Late this past weekend I took a look at HBO’s new film Mountainhead. It’s gotten a lot of mainstream attention in the last few weeks, including about the $65 million house where the movie is set. Mostly, I found the movie to be a quite literal and unlikeable presentation of a few widely circulated criticisms of the tech industry. Like Succession, also written and directed by Jesse Armstrong, it seems to draw a lot of its appeal from the voyeuristic curiosity of its audience. Mountainhead watchers must wonder about what type of house you vacation at when you are young-ish and among the richest people in the world. What does entertainment, friendship, work-play look like at this level?
This is one of those films that only makes sense if it comes with a claim to show “how it really is.” And yet, given the exclusivity of the subject matter, how would the audience know if the movie had gotten it right? One answer is that the film brings an obscure, elite situation down to the level of gossip–to the eminently comprehensible. These men, who claim to rule by means of their extraordinary talents and intelligence, must be disarmed, so that their fate unspools itself only through their basic qualities (honesty, courage, loyalty, ruthlessnes etc.). We may not be able to judge if the opulent setting is credible, but we can judge a character that is confronted with a situation.
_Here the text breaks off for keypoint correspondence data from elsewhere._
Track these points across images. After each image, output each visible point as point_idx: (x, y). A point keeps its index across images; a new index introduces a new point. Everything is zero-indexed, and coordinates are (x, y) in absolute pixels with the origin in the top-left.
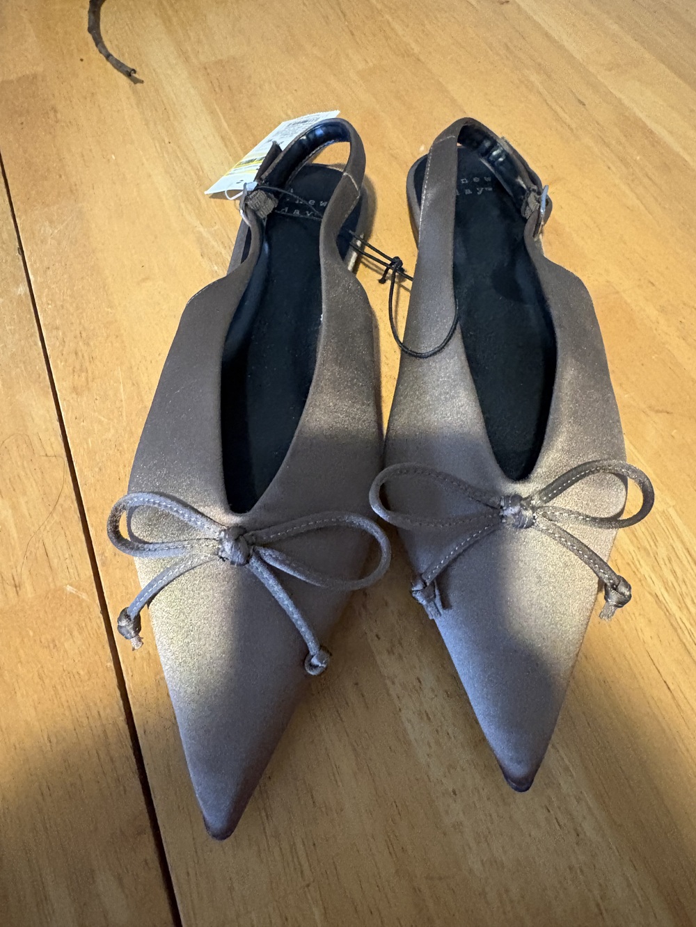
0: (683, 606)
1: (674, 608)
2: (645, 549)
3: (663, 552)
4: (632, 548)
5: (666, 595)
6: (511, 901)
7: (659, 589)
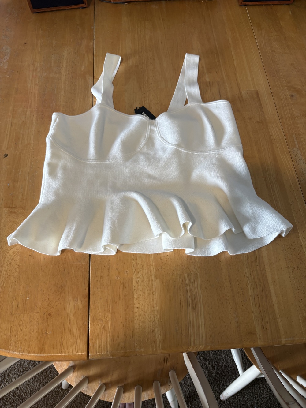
0: (191, 291)
1: (189, 291)
2: (189, 279)
3: (192, 280)
4: (187, 278)
5: (189, 288)
6: (140, 326)
7: (188, 287)
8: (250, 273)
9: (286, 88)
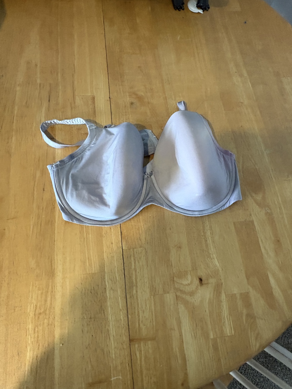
8: (35, 329)
9: (127, 94)
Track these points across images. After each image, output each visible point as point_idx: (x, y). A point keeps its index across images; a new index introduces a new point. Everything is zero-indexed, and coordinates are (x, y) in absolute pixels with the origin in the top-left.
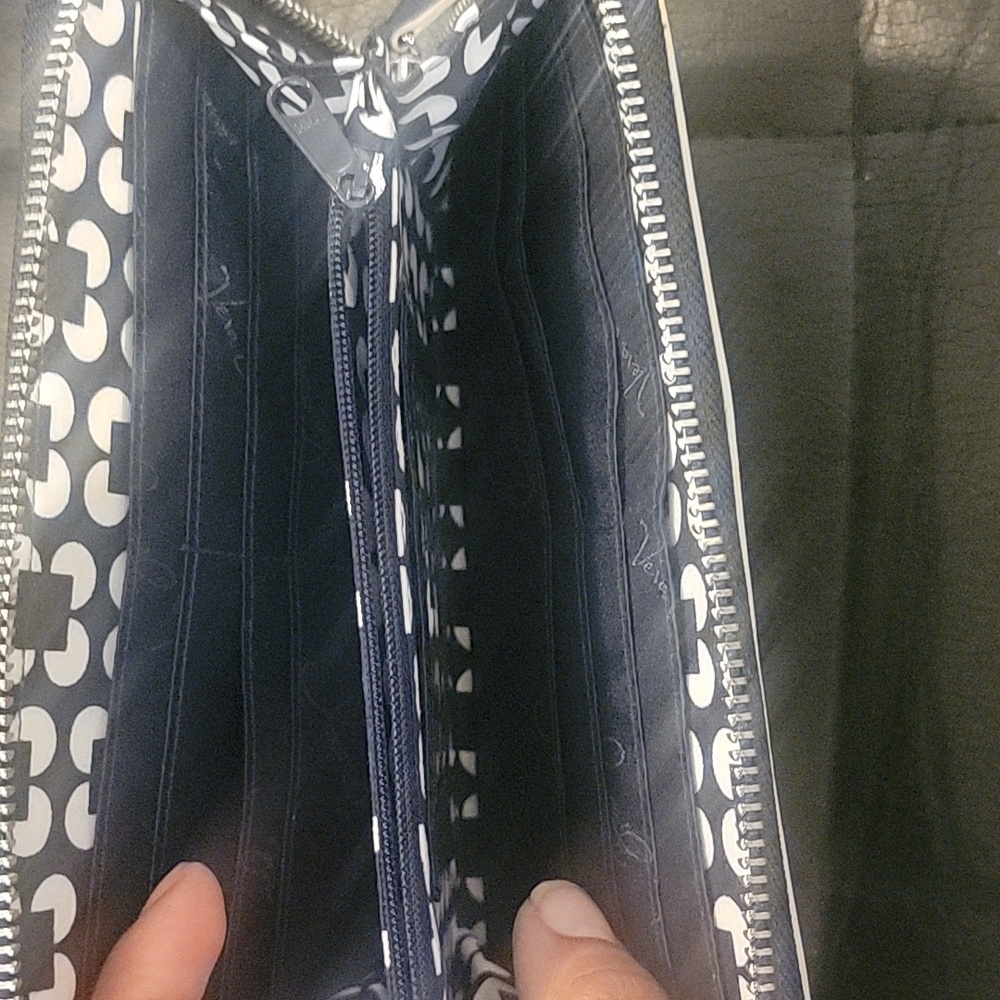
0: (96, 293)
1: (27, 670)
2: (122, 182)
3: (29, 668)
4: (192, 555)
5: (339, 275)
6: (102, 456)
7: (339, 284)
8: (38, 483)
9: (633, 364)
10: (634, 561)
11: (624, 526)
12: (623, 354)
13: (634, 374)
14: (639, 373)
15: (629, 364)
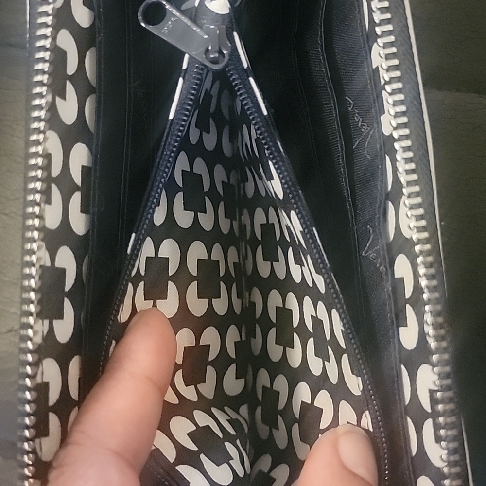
0: (71, 78)
2: (83, 6)
8: (47, 205)
9: (363, 124)
10: (363, 253)
11: (356, 229)
12: (356, 118)
13: (363, 130)
14: (367, 129)
15: (360, 125)
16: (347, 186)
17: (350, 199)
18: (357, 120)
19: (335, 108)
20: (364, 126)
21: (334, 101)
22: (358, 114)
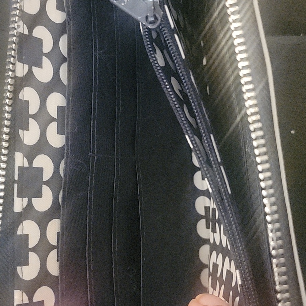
0: (47, 55)
1: (25, 206)
2: (57, 10)
3: (26, 204)
4: (93, 157)
5: (153, 56)
6: (53, 120)
7: (154, 59)
8: (25, 131)
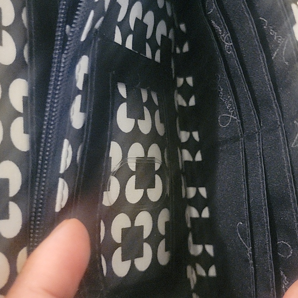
9: (278, 37)
10: (293, 145)
11: (284, 126)
12: (271, 33)
13: (279, 42)
14: (282, 40)
15: (275, 38)
16: (272, 90)
17: (276, 101)
18: (273, 35)
19: (254, 27)
20: (279, 38)
21: (252, 22)
22: (273, 29)
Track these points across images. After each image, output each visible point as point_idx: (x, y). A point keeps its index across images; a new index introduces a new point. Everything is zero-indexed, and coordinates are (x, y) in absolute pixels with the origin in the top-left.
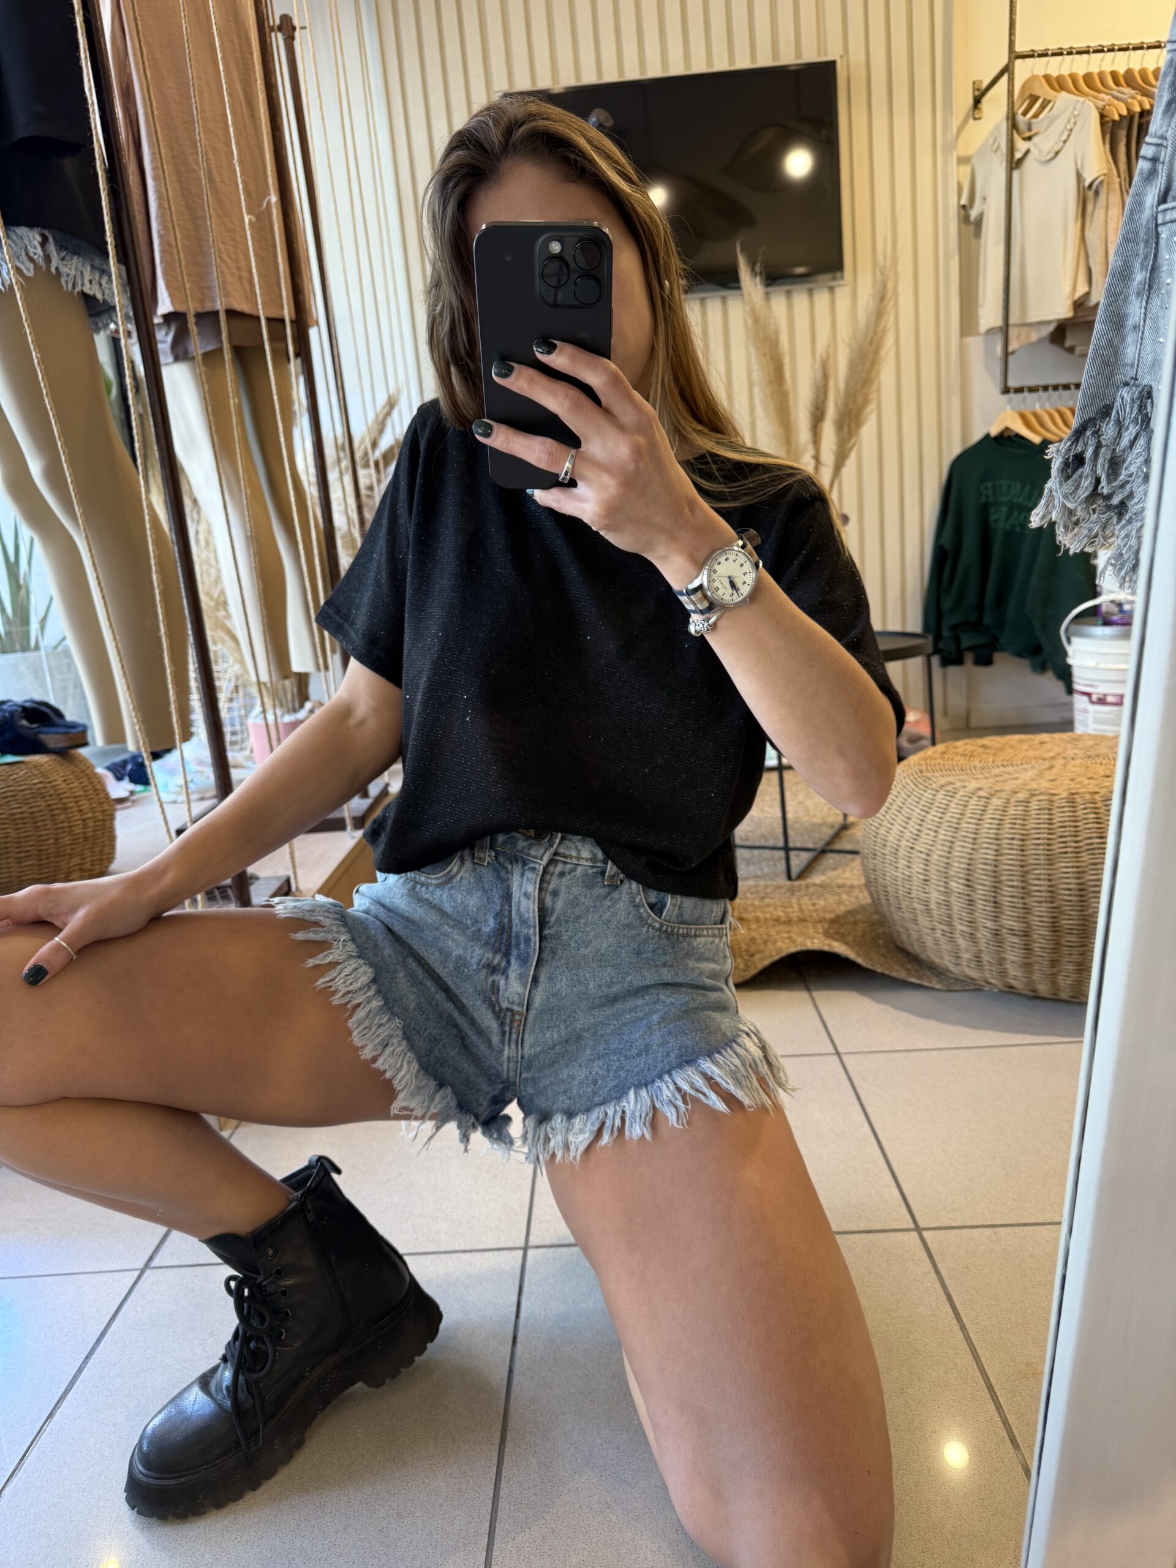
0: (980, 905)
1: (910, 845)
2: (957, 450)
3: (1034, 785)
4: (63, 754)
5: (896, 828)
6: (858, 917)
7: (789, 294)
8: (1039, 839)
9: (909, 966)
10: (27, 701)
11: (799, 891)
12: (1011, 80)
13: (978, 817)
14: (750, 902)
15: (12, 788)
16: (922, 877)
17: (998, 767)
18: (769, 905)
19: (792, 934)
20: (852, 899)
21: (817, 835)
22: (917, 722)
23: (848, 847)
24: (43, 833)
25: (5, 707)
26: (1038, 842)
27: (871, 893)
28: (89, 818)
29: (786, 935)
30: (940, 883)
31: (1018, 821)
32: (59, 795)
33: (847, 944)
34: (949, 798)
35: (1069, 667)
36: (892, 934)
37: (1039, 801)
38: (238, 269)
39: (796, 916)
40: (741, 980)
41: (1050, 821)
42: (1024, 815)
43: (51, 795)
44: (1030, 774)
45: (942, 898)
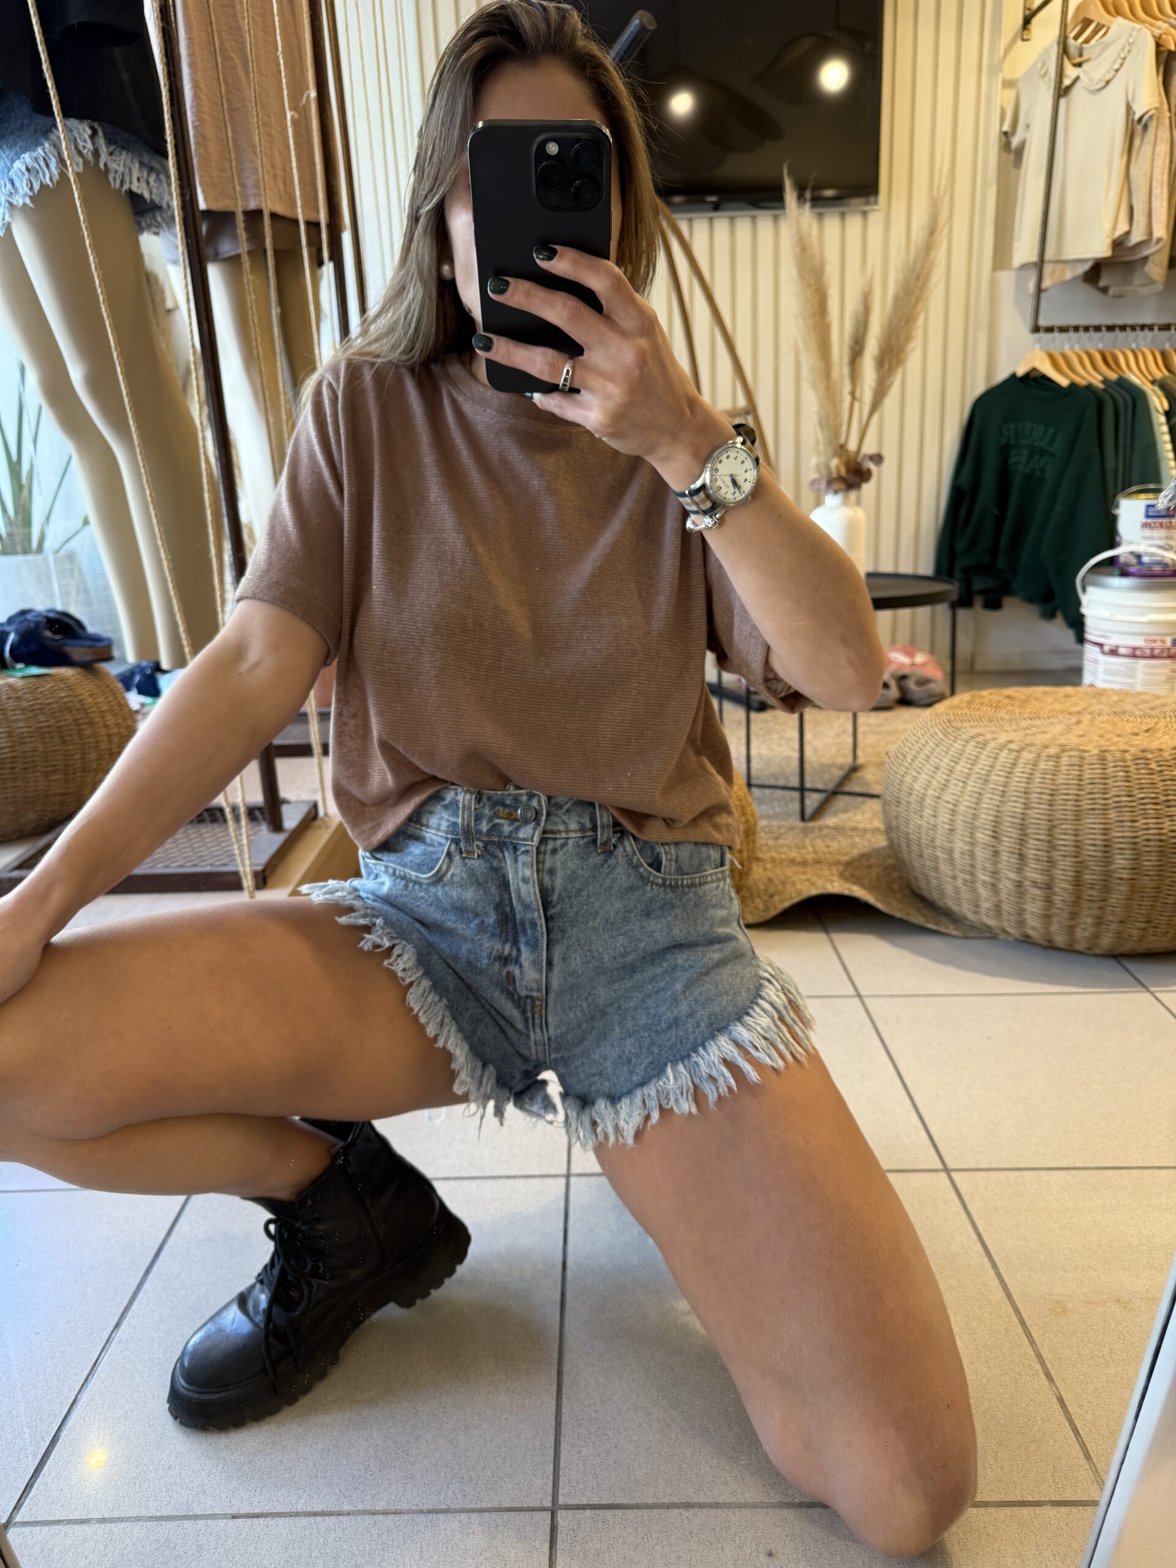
0: (1004, 856)
1: (936, 794)
2: (980, 388)
3: (1062, 740)
4: (87, 667)
5: (923, 777)
6: (873, 860)
7: (820, 216)
8: (1067, 794)
9: (925, 912)
10: (49, 611)
11: (812, 831)
12: (1066, 2)
13: (1008, 770)
14: (766, 841)
15: (39, 701)
16: (947, 827)
17: (1025, 719)
18: (782, 846)
19: (810, 876)
20: (866, 843)
21: (826, 776)
22: (924, 665)
23: (858, 789)
24: (71, 747)
25: (29, 617)
26: (1066, 797)
27: (890, 839)
28: (115, 734)
29: (803, 877)
30: (966, 834)
31: (1049, 776)
32: (85, 709)
33: (864, 887)
34: (979, 750)
35: (1082, 616)
36: (909, 880)
37: (1070, 756)
38: (273, 166)
39: (810, 857)
40: (760, 920)
41: (1080, 778)
42: (1054, 770)
43: (78, 709)
44: (1058, 728)
45: (967, 848)
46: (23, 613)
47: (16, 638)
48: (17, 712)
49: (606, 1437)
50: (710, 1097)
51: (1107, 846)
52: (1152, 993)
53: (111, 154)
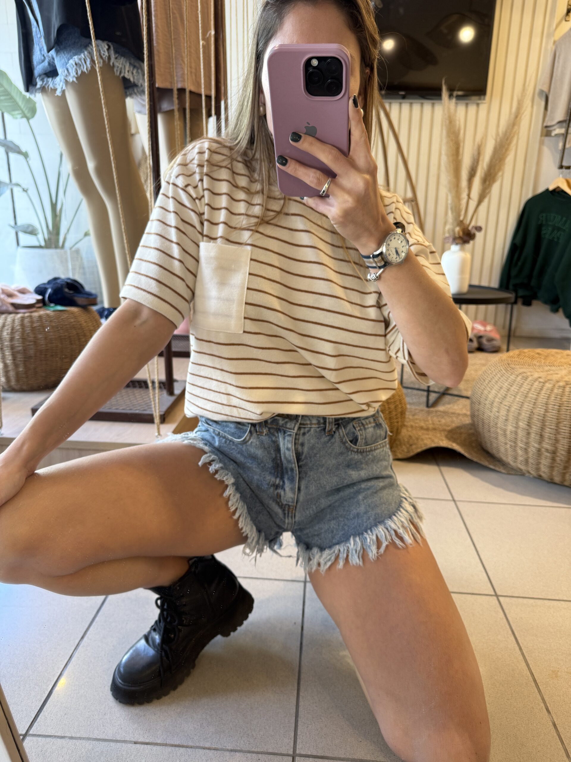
0: (533, 435)
1: (500, 401)
3: (566, 379)
4: (85, 308)
5: (494, 392)
6: (462, 430)
8: (568, 407)
9: (488, 459)
10: (68, 279)
11: (432, 413)
13: (538, 392)
15: (61, 323)
16: (504, 418)
17: (547, 366)
18: (417, 419)
19: (430, 436)
20: (459, 420)
22: (491, 331)
23: (455, 392)
25: (58, 281)
27: (473, 421)
29: (427, 436)
30: (514, 422)
31: (559, 397)
33: (458, 444)
34: (523, 380)
36: (481, 442)
37: (570, 388)
38: (191, 68)
39: (431, 426)
40: (405, 457)
42: (562, 394)
44: (564, 372)
45: (514, 429)
47: (52, 291)
48: (50, 328)
53: (116, 58)
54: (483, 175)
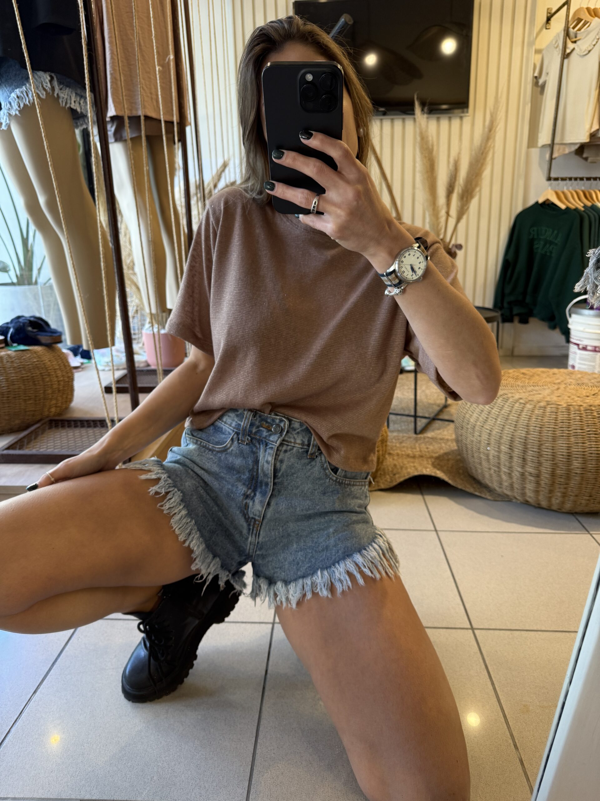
0: (515, 459)
1: (482, 425)
2: (520, 209)
3: (548, 399)
4: (49, 346)
5: (475, 415)
6: (450, 457)
7: (438, 119)
8: (549, 428)
9: (475, 486)
10: (31, 317)
11: (420, 440)
12: (568, 9)
13: (519, 413)
14: (394, 444)
15: (23, 364)
16: (486, 442)
17: (530, 386)
18: (404, 447)
19: (415, 464)
20: (448, 447)
21: (431, 410)
23: (446, 417)
24: (38, 387)
25: (21, 320)
27: (458, 446)
28: (61, 381)
29: (412, 465)
30: (496, 446)
31: (540, 418)
32: (46, 368)
33: (443, 471)
34: (504, 402)
35: (569, 329)
36: (467, 468)
37: (551, 408)
38: (151, 93)
39: (417, 454)
40: (388, 487)
41: (556, 419)
42: (543, 415)
43: (42, 368)
44: (547, 392)
45: (496, 454)
46: (19, 317)
47: (14, 331)
48: (11, 369)
49: (277, 767)
50: (338, 589)
51: (569, 455)
52: (591, 535)
53: (61, 89)
54: (460, 191)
What is distinctive about the setting of this movie is that it strips these men of their power. To buy this place at the top of the mountain and associate with one another, they had to fight to the top of the metaphorical pinnacle, conquering or creating entire industries. But all of the planes and motorcades and massive corporate armies that they command are removed from the situation. It’s a “poker weekend,” time off the clock, a chance to revel in ordinary time. And the film shows us leaders whose discomfort with power is almost paradoxical. What they seem to want is supremacy over one another: to be richer, more successful than the next person in the treehouse.